Sem tergiversar. Obama sem papas na língua


Fátima Oliveira

Fátima Oliveira

Obama tratou dos Estados Unidos da América, mas qualquer semelhança com uma velha colônia escravocrata mais ao Sul do continente, assassina de 23 mil jovens negros a cada ano, não terá sido coincidência. Há racismo.

por Fátima de Oliveira

do original: O Globo

Discurso de Obama numa igreja de Charleston ensina que, em certas ocasiões, é obrigatório dar nome aos bois. Há racismo

O verbo é tergiversar. No “Dicionário Houaiss da língua portuguesa” está definido como “usar de evasivas ou subterfúgios, procurar rodeios”. Foi esta ação que Barack Obama deixou para trás quando pisou em Charleston, dez dias após a chacina de um pastor metodista e oito fiéis, dentro de uma igreja histórica da Carolina do Sul. No funeral do reverendo Clementa Pinckney, o presidente dos Estados Unidos pregou. E cantou. Entoou à capela o verso inicial de “Amazing grace” (“Sublime graça”, em tradução livre) e viu pastores e rebanho acompanhá-lo no restante da letra. O hino toca profundamente o coração da comunidade negra americana. Quando Obama cantou, todo mundo entendeu que o presidente um dia autodeclarado pós-racial vestira de volta a pele preta.

A ATITUDE DE OBAMA ENSINA que, em algum momento, o indivíduo, o cidadão, a autoridade, a sociedade terão de descer do muro do fingimento e dar nome aos bois. Há racismo. O crime cometido pelo jovem branco Dylann Storm Roof foi produto de um ódio racial que não desapareceu dos Estados Unidos, ainda que o movimento pelos direitos civis tenha completado meio século e o país tenha eleito e reeleito um negro para a Casa Branca. O assassino ganhou do pai, no aniversário de 21 anos, uma pistola 45 e resolveu descarregá-la contra negros, para iniciar uma guerra racial.

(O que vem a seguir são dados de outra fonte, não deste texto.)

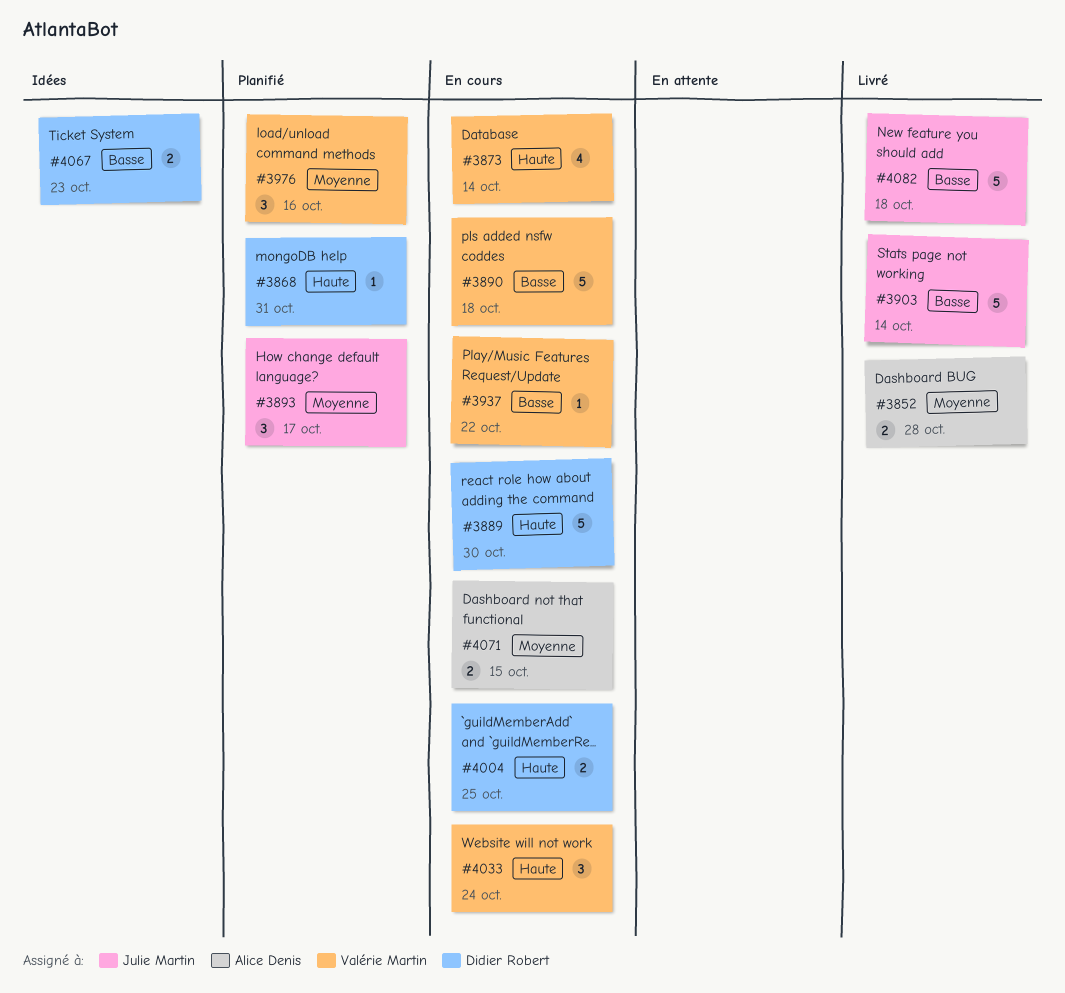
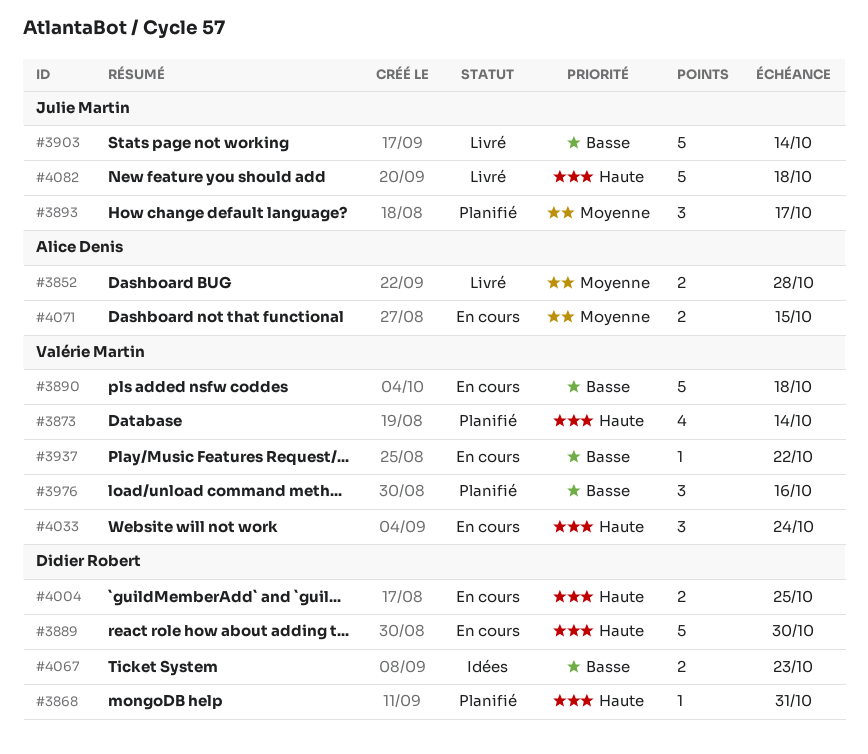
#3873, status: En cours -> Planifié
#3976, priority: Moyenne -> Basse
#4082, priority: Basse -> Haute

O massacre de Charleston foi o episódio mais dramático de uma onda de assassinatos que levou às ruas milhares de negros americanos, de cidades tão diferentes quanto Ferguson (Missouri), Nova York, Baltimore (Maryland) e San Francisco (Califórnia). O primeiro a morrer, em agosto de 2014, foi Michael Brown, alvejado aos 18 anos pelo policial branco Darren Wilson, a quem um júri local decidiu não acusar. Depois dele, os casos se multiplicaram, o que levou o presidente a se manifestar publicamente, mais de uma vez, sobre o “problema de desconfiança entre a polícia e as minorias as quais ela serve”.

O tom de Obama, gradualmente, elevou-se. Charleston foi o clímax. Ele, que costumava ser reticente sobre raça, na Emanuel African Methodist Episcopal Church, enumerou, em oratória envolvente, o rol de mazelas que ainda segregam a população negra americana.

“Por muito tempo, estivemos cegos para o caminho do passado de injustiças que continuam a moldar o presente. Talvez esta tragédia nos leve a fazer algumas perguntas difíceis sobre como podemos permitir tantos de nossos filhos a definhar na pobreza, frequentar escolas em ruínas, crescer sem perspectivas de emprego ou carreira…

“Talvez amoleça corações perdidos em relação a esses homens jovens, dezenas e dezenas de milhares apanhados no sistema de justiça criminal, e nos leve a ter certeza de que esse sistema não tem viés; que abracemos mudanças na forma de treinar e equipar nossa polícia para que os laços de confiança com as comunidades façam tudo mais seguro e protegido.

“Talvez percebamos como o preconceito racial pode nos infectar mesmo quando não percebemos, de modo que nos protejamos contra, não apenas insultos raciais, mas o impulso de chamar Johnny para uma entrevista de emprego, mas não Jamal (nome típico da comunidade negra).”
Obama tratou dos Estados Unidos da América, mas qualquer semelhança com uma velha colônia escravocrata mais ao Sul do continente, assassina de 23 mil jovens negros a cada ano, não terá sido coincidência. Há racismo.